┌─ Given information

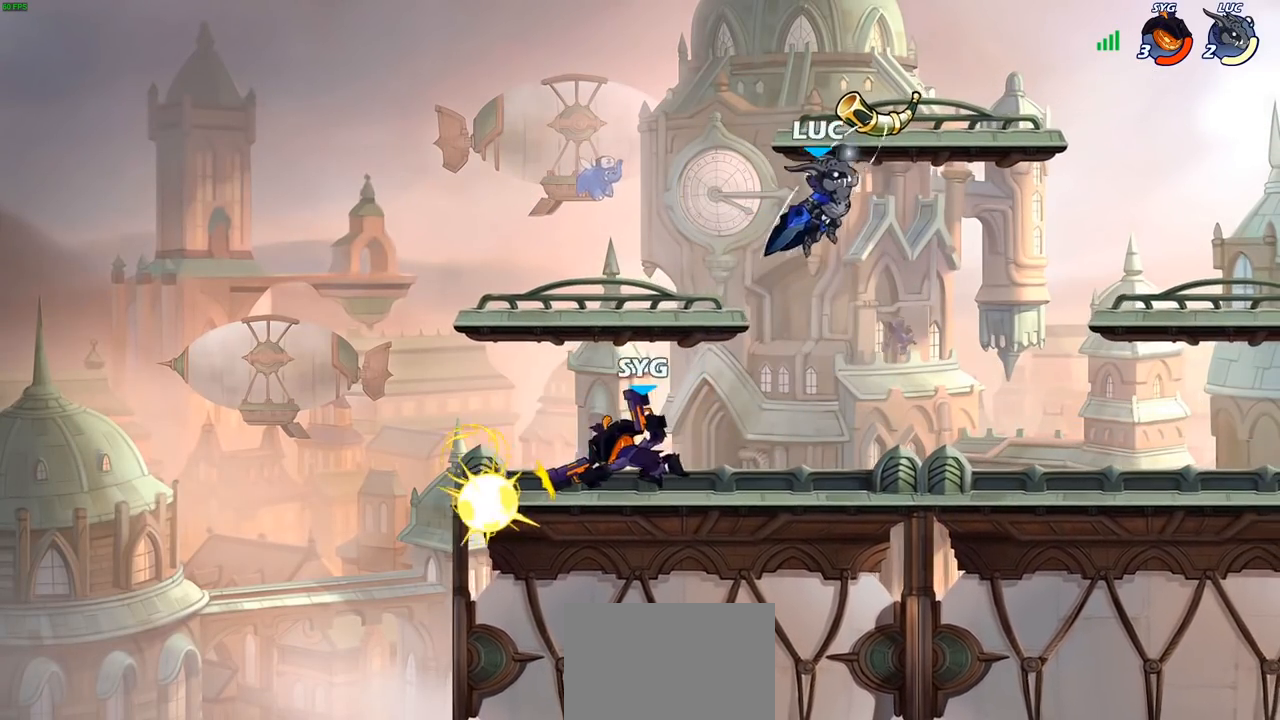
{"buttons": [], "left_stick": "right", "right_stick": "center", "events": [[167, "left_stick", "left"], [250, "left_stick", "down-left"], [367, "left_stick", "down-right"], [417, "left_stick", "right"]]}
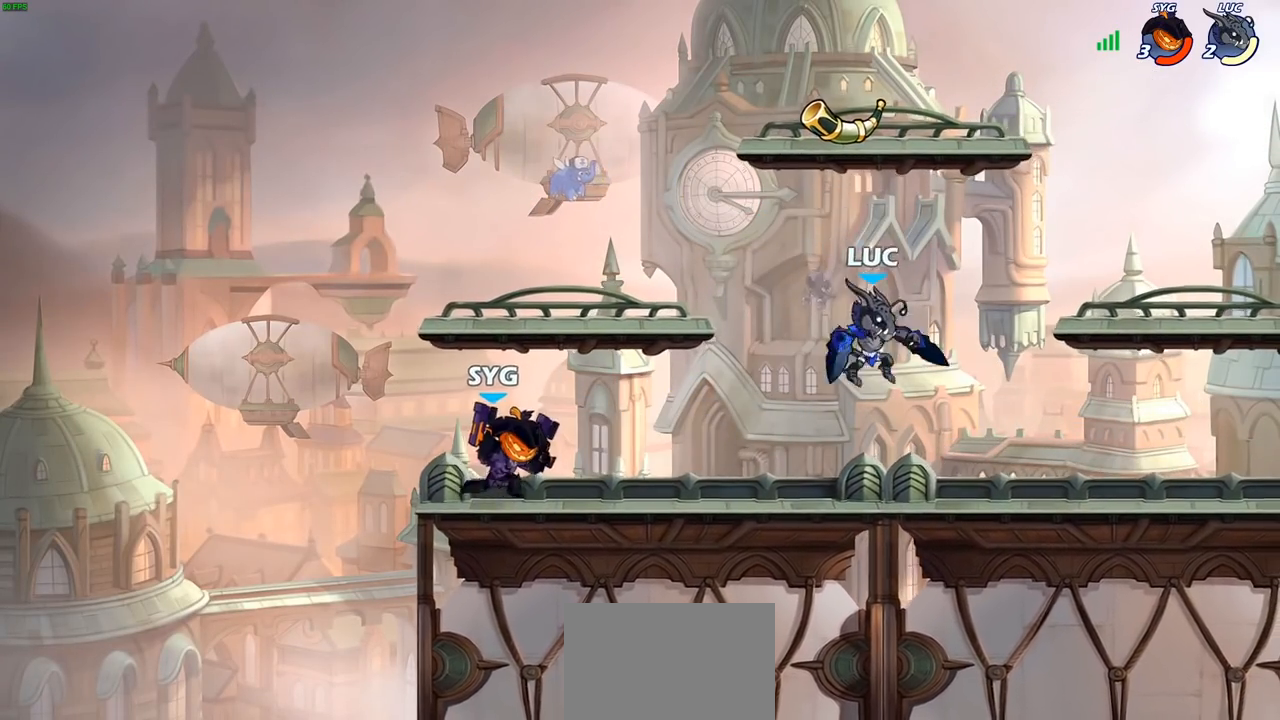
{"buttons": ["R2"], "left_stick": "left", "right_stick": "center", "events": [[333, "left_stick", "left"], [450, "R2", "down"]]}
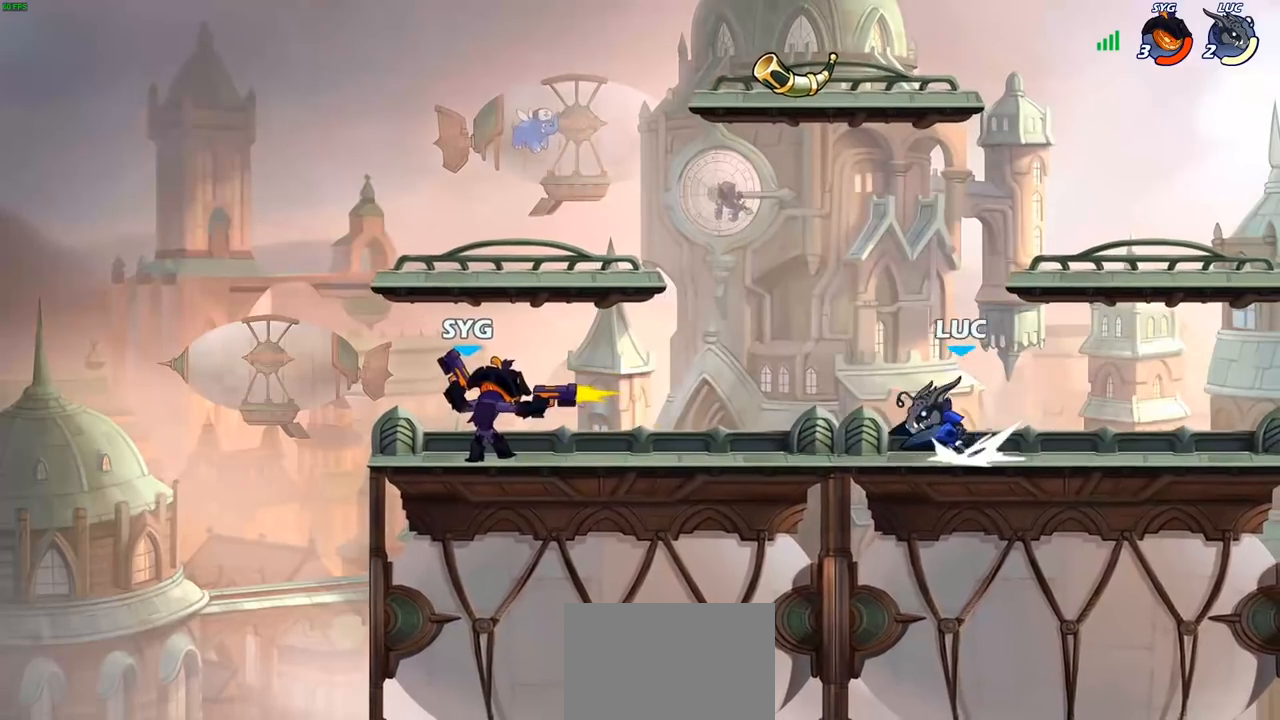
{"buttons": [], "left_stick": "center", "right_stick": "center", "events": [[17, "CIRCLE", "down"], [50, "R2", "up"], [100, "CIRCLE", "up"], [467, "left_stick", "center"]]}
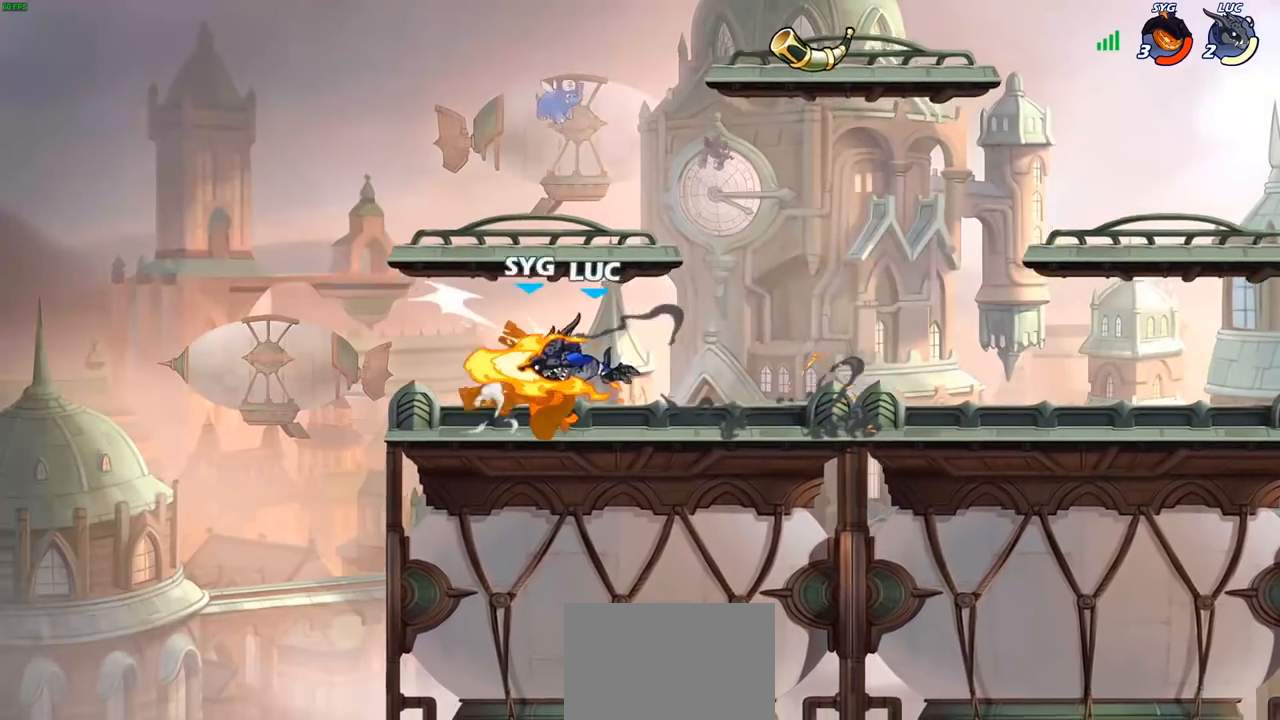
{"buttons": ["CROSS"], "left_stick": "center", "right_stick": "center", "events": [[467, "CROSS", "down"]]}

└─

• [Problem] Drop the images and return the data verbatim.

• [Response to the exercise]
{"buttons": [], "left_stick": "right", "right_stick": "center", "events": [[167, "left_stick", "left"], [250, "left_stick", "down-left"], [367, "left_stick", "down-right"], [417, "left_stick", "right"]]}
{"buttons": ["R2"], "left_stick": "left", "right_stick": "center", "events": [[333, "left_stick", "left"], [450, "R2", "down"]]}
{"buttons": [], "left_stick": "center", "right_stick": "center", "events": [[17, "CIRCLE", "down"], [50, "R2", "up"], [100, "CIRCLE", "up"], [467, "left_stick", "center"]]}
{"buttons": ["CROSS"], "left_stick": "center", "right_stick": "center", "events": [[467, "CROSS", "down"]]}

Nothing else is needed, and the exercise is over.